§ **Description of the task**
The response must consist of every record, restated word for word.

(Stored records)
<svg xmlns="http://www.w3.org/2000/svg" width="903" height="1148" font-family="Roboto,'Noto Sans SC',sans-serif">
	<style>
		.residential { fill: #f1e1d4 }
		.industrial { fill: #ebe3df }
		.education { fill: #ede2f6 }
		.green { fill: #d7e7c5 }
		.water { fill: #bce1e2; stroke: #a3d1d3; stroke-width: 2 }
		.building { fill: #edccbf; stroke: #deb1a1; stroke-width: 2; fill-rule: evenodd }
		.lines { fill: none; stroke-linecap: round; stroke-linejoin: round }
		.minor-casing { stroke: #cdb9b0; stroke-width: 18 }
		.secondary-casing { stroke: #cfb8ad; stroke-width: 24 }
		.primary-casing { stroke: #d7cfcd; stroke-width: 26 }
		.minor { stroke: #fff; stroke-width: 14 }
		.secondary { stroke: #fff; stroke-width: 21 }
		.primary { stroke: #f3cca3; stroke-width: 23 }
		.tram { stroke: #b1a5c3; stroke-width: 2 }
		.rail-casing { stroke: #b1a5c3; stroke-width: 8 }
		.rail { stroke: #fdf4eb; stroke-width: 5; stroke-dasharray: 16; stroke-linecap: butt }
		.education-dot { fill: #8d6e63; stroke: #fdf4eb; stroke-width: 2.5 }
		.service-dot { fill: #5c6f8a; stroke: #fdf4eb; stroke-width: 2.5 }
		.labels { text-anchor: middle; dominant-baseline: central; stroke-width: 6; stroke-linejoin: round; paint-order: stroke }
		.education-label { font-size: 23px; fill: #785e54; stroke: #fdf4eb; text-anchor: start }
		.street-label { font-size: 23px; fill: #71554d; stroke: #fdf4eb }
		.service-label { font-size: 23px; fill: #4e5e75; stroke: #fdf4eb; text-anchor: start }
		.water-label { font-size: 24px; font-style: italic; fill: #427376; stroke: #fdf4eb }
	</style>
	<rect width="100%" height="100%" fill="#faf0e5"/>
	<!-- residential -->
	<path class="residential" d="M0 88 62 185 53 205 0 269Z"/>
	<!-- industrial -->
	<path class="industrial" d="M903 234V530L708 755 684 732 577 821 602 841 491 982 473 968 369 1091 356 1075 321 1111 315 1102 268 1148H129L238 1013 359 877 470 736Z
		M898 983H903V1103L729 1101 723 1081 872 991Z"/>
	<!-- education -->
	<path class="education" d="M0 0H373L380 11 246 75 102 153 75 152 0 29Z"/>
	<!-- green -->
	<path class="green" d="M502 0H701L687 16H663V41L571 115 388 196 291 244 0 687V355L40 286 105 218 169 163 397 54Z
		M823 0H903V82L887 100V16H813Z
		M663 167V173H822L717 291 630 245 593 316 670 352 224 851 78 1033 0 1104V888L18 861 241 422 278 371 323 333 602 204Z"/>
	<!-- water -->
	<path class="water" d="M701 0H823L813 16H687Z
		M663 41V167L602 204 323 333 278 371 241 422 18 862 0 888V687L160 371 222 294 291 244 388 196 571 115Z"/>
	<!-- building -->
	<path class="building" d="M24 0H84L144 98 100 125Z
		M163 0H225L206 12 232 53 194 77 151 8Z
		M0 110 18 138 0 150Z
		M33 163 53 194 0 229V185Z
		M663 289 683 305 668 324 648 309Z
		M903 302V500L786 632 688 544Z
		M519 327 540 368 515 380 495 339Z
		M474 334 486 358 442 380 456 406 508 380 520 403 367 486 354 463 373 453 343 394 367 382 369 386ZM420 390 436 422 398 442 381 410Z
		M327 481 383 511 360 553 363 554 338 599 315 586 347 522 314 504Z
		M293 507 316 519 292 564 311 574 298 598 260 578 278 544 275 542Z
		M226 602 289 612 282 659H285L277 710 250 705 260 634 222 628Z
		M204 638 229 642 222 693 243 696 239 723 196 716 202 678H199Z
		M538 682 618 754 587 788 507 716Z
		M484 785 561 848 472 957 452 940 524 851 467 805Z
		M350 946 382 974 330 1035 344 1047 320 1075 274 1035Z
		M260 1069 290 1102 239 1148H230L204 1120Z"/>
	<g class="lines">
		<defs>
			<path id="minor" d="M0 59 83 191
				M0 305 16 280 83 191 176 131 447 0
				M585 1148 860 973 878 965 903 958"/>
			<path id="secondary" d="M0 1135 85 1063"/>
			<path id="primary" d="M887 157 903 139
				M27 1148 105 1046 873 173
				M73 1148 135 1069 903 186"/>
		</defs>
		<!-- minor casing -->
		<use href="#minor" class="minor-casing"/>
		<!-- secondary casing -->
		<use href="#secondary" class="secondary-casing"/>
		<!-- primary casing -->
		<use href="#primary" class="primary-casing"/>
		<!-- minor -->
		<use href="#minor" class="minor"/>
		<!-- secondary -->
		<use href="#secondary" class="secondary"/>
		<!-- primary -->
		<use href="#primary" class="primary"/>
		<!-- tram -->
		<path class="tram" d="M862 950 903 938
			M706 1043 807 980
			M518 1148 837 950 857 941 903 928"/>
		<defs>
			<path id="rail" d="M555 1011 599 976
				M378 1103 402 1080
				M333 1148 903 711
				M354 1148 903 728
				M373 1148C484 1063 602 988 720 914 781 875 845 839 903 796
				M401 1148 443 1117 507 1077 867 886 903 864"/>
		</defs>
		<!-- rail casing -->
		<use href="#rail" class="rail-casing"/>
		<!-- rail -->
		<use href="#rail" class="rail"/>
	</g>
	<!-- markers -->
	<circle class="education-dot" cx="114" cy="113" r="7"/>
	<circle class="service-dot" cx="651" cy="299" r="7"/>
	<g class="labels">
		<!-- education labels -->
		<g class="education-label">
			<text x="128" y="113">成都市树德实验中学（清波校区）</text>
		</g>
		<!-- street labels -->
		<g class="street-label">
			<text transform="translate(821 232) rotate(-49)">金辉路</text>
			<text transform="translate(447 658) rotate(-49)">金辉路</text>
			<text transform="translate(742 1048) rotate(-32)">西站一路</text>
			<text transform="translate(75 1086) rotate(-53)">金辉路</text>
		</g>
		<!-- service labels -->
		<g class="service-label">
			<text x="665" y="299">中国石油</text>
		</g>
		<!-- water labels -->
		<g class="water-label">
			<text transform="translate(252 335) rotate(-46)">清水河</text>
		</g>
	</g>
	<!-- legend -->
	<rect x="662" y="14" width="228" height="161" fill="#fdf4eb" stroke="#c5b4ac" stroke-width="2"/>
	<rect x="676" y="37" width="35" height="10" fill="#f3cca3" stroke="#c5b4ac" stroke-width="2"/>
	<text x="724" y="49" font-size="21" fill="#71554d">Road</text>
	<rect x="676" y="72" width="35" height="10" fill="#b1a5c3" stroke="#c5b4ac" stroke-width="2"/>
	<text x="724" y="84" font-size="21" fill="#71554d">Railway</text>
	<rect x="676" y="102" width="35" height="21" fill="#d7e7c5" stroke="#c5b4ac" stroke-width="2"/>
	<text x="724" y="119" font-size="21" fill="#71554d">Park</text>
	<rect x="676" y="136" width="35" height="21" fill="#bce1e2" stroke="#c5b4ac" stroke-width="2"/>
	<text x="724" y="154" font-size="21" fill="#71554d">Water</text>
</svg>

§ **Exercise output**
<svg xmlns="http://www.w3.org/2000/svg" width="903" height="1148" font-family="Roboto,'Noto Sans SC',sans-serif">
	<style>
		.residential { fill: #f1e1d4 }
		.industrial { fill: #ebe3df }
		.education { fill: #ede2f6 }
		.green { fill: #d7e7c5 }
		.water { fill: #bce1e2; stroke: #a3d1d3; stroke-width: 2 }
		.building { fill: #edccbf; stroke: #deb1a1; stroke-width: 2; fill-rule: evenodd }
		.lines { fill: none; stroke-linecap: round; stroke-linejoin: round }
		.minor-casing { stroke: #cdb9b0; stroke-width: 18 }
		.secondary-casing { stroke: #cfb8ad; stroke-width: 24 }
		.primary-casing { stroke: #d7cfcd; stroke-width: 26 }
		.minor { stroke: #fff; stroke-width: 14 }
		.secondary { stroke: #fff; stroke-width: 21 }
		.primary { stroke: #f3cca3; stroke-width: 23 }
		.tram { stroke: #b1a5c3; stroke-width: 2 }
		.rail-casing { stroke: #b1a5c3; stroke-width: 8 }
		.rail { stroke: #fdf4eb; stroke-width: 5; stroke-dasharray: 16; stroke-linecap: butt }
		.education-dot { fill: #8d6e63; stroke: #fdf4eb; stroke-width: 2.5 }
		.service-dot { fill: #5c6f8a; stroke: #fdf4eb; stroke-width: 2.5 }
		.labels { text-anchor: middle; dominant-baseline: central; stroke-width: 6; stroke-linejoin: round; paint-order: stroke }
		.education-label { font-size: 23px; fill: #785e54; stroke: #fdf4eb; text-anchor: start }
		.street-label { font-size: 23px; fill: #71554d; stroke: #fdf4eb }
		.service-label { font-size: 23px; fill: #4e5e75; stroke: #fdf4eb; text-anchor: start }
		.water-label { font-size: 24px; font-style: italic; fill: #427376; stroke: #fdf4eb }
	</style>
	<rect width="100%" height="100%" fill="#faf0e5"/>
	<!-- residential -->
	<path class="residential" d="M0 88 62 185 53 205 0 269Z"/>
	<!-- industrial -->
	<path class="industrial" d="M903 234V530L708 755 684 732 577 821 602 841 491 982 473 968 369 1091 356 1075 321 1111 315 1102 268 1148H129L238 1013 359 877 470 736Z
		M898 983H903V1103L729 1101 723 1081 872 991Z"/>
	<!-- education -->
	<path class="education" d="M0 0H373L380 11 246 75 102 153 75 152 0 29Z"/>
	<!-- green -->
	<path class="green" d="M502 0H701L687 16H663V41L571 115 388 196 291 244 0 687V355L40 286 105 218 169 163 397 54Z
		M823 0H903V82L887 100V16H813Z
		M663 167V173H822L717 291 630 245 593 316 670 352 224 851 78 1033 0 1104V888L18 861 241 422 278 371 323 333 602 204Z"/>
	<!-- water -->
	<path class="water" d="M701 0H823L813 16H687Z
		M663 41V167L602 204 323 333 278 371 241 422 18 862 0 888V687L160 371 222 294 291 244 388 196 571 115Z"/>
	<!-- building -->
	<path class="building" d="M24 0H84L144 98 100 125Z
		M163 0H225L206 12 232 53 194 77 151 8Z
		M0 110 18 138 0 150Z
		M33 163 53 194 0 229V185Z
		M663 289 683 305 668 324 648 309Z
		M903 302V500L786 632 688 544Z
		M519 327 540 368 515 380 495 339Z
		M474 334 486 358 442 380 456 406 508 380 520 403 367 486 354 463 373 453 343 394 367 382 369 386ZM420 390 436 422 398 442 381 410Z
		M327 481 383 511 360 553 363 554 338 599 315 586 347 522 314 504Z
		M293 507 316 519 292 564 311 574 298 598 260 578 278 544 275 542Z
		M226 602 289 612 282 659H285L277 710 250 705 260 634 222 628Z
		M204 638 229 642 222 693 243 696 239 723 196 716 202 678H199Z
		M538 682 618 754 587 788 507 716Z
		M484 785 561 848 472 957 452 940 524 851 467 805Z
		M350 946 382 974 330 1035 344 1047 320 1075 274 1035Z
		M260 1069 290 1102 239 1148H230L204 1120Z"/>
	<g class="lines">
		<defs>
			<path id="minor" d="M0 59 83 191
				M0 305 16 280 83 191 176 131 447 0
				M585 1148 860 973 878 965 903 958"/>
			<path id="secondary" d="M0 1135 85 1063"/>
			<path id="primary" d="M887 157 903 139
				M27 1148 105 1046 873 173
				M73 1148 135 1069 903 186"/>
		</defs>
		<!-- minor casing -->
		<use href="#minor" class="minor-casing"/>
		<!-- secondary casing -->
		<use href="#secondary" class="secondary-casing"/>
		<!-- primary casing -->
		<use href="#primary" class="primary-casing"/>
		<!-- minor -->
		<use href="#minor" class="minor"/>
		<!-- secondary -->
		<use href="#secondary" class="secondary"/>
		<!-- primary -->
		<use href="#primary" class="primary"/>
		<!-- tram -->
		<path class="tram" d="M862 950 903 938
			M706 1043 807 980
			M518 1148 837 950 857 941 903 928"/>
		<defs>
			<path id="rail" d="M555 1011 599 976
				M378 1103 402 1080
				M333 1148 903 711
				M354 1148 903 728
				M373 1148C484 1063 602 988 720 914 781 875 845 839 903 796
				M401 1148 443 1117 507 1077 867 886 903 864"/>
		</defs>
		<!-- rail casing -->
		<use href="#rail" class="rail-casing"/>
		<!-- rail -->
		<use href="#rail" class="rail"/>
	</g>
	<!-- markers -->
	<circle class="education-dot" cx="114" cy="113" r="7"/>
	<circle class="service-dot" cx="651" cy="299" r="7"/>
	<g class="labels">
		<!-- education labels -->
		<g class="education-label">
			<text x="128" y="113">成都市树德实验中学（清波校区）</text>
		</g>
		<!-- street labels -->
		<g class="street-label">
			<text transform="translate(821 232) rotate(-49)">金辉路</text>
			<text transform="translate(447 658) rotate(-49)">金辉路</text>
			<text transform="translate(742 1048) rotate(-32)">西站一路</text>
			<text transform="translate(75 1086) rotate(-53)">金辉路</text>
		</g>
		<!-- service labels -->
		<g class="service-label">
			<text x="665" y="299">中国石油</text>
		</g>
		<!-- water labels -->
		<g class="water-label">
			<text transform="translate(252 335) rotate(-46)">清水河</text>
		</g>
	</g>
	<!-- legend -->
	<rect x="662" y="14" width="228" height="161" fill="#fdf4eb" stroke="#c5b4ac" stroke-width="2"/>
	<rect x="676" y="37" width="35" height="10" fill="#f3cca3" stroke="#c5b4ac" stroke-width="2"/>
	<text x="724" y="49" font-size="21" fill="#71554d">Road</text>
	<rect x="676" y="72" width="35" height="10" fill="#b1a5c3" stroke="#c5b4ac" stroke-width="2"/>
	<text x="724" y="84" font-size="21" fill="#71554d">Railway</text>
	<rect x="676" y="102" width="35" height="21" fill="#d7e7c5" stroke="#c5b4ac" stroke-width="2"/>
	<text x="724" y="119" font-size="21" fill="#71554d">Park</text>
	<rect x="676" y="136" width="35" height="21" fill="#bce1e2" stroke="#c5b4ac" stroke-width="2"/>
	<text x="724" y="154" font-size="21" fill="#71554d">Water</text>
</svg>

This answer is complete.